While the index for the MSCI World Ex USA with EM Exposure ETF focuses on the top 100 companies with the highest economic exposure to the emerging markets, the MSCI World Ex USA with EM Exposure ETF includes the top 250 companies.
Sector-wise, the USA fund primarily seeks to include companies from the consumer staples, energy and information technology sectors, while the Ex USA fund will focus more on consumer staples, financial and materials companies.
Region-wise, the index for the Ex-USA fund consists of companies from Australia, Austria, Belgium, Canada, Denmark, Finland, France, Germany, Hong Kong, Ireland, Israel, Italy, Japan, the Netherlands, Norway, Portugal, Singapore, Spain, Sweden, Switzerland and the United Kingdom.
Both the funds include stocks from the entire spectrum of market capitalization levels.
How could it fit in a portfolio?
The end of the Fed’s stimulus program is causing turbulence in many emerging markets. The exit by foreign investors from these markets has led to massive capital outflows, which have sent their currencies to multi-year lows (read: Can Rate Hikes Save these Emerging Market ETFs?).
Not only are external factors plaguing the emerging markets, countries like Turkey, Brazil, Indonesia, India, South Africa, Argentina and Ukraine are struggling with their own set of internal problems.
However, to fight these problems many emerging markets including Turkey, South Africa and India have resorted to rate hikes and structural reforms. Considering the fact that emerging markets account for about 55% of global GDP, the current sell-off in these nations has created good buying opportunities for investors.
Thus, the two proposed products could be interesting picks for investors who want to use the recent sell-off to build positions in the emerging market space (read: Emerging Market ETFs: Any Bright Spots?).
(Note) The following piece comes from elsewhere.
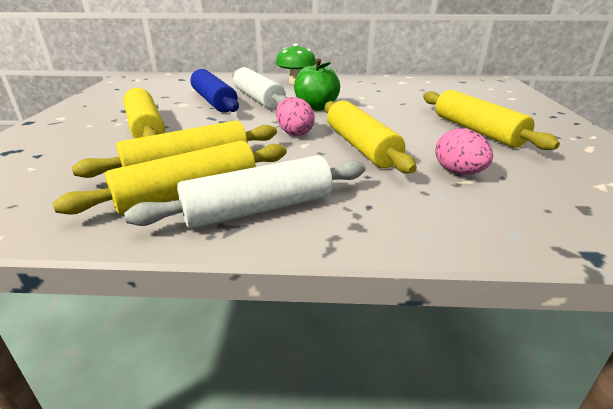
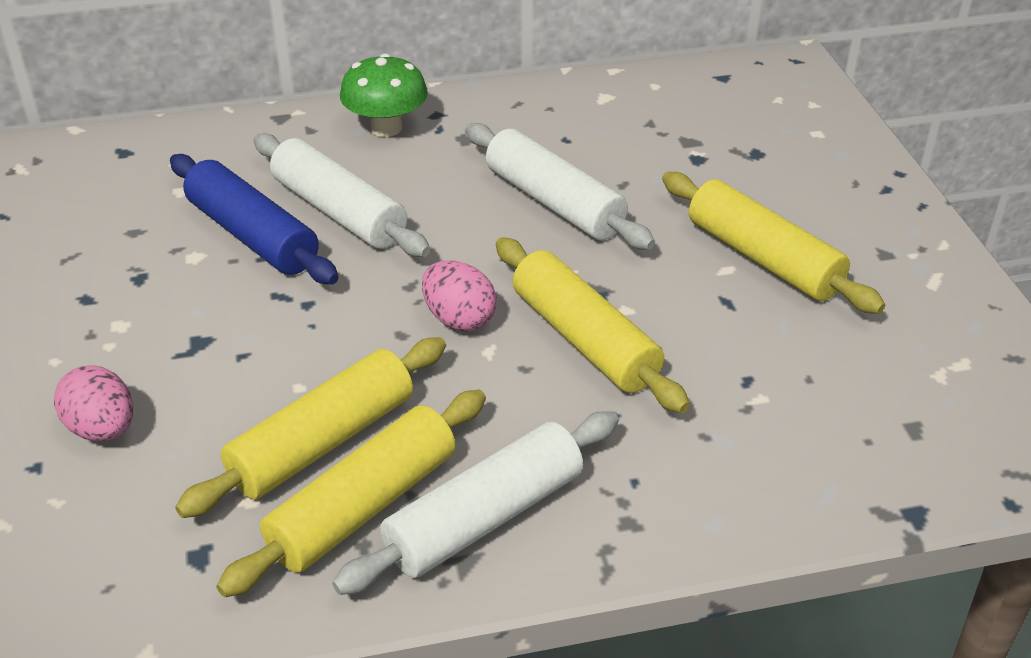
camera: 15 degrees left, 10 degrees up
(146, 127) = (175, 350): yellow rolling pin -> none
(316, 107) = (466, 226): green apple -> none
(364, 105) = (554, 202): none -> white rolling pin
(458, 172) = (746, 380): pink egg -> pink egg (102, 429)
Though there are no direct competitors for the above two products, Vanguard FTSE Emerging Markets ETF (VWO - ETF report) and the iShares MSCI Emerging Markets Index Fund (EEM - ETF report) dominate the emerging market space.
While VWO manages an asset base of $40.7 billion, EEM has an asset base of $31.3 billion. The funds within this space charge an expense fee ranging from 0.15% to 1.29%.
Beyond these ultra-popular names, the emerging market ETF space is flooded with other products as well. Investors can also look for WisdomTree Emerging Markets High-Yielding Equity Fund (DEM - ETF report), iShares MSCI Emerging Markets Minimum Volatility Index Fund (EEMV - ETF report) and WisdomTree Emerging Markets SmallCap Dividend Fund (DGS) among others (all the Emerging Market ETFs here).
However, this is the first such product to take a developed market approach to emerging market ETF investing. This technique might be lower risk, and it could be a solid idea for investors who want to get in on the space, but are worried about buying up shares in local markets, making either of these proposed funds potential winners should they clear regulatory hurdles and make it to the market.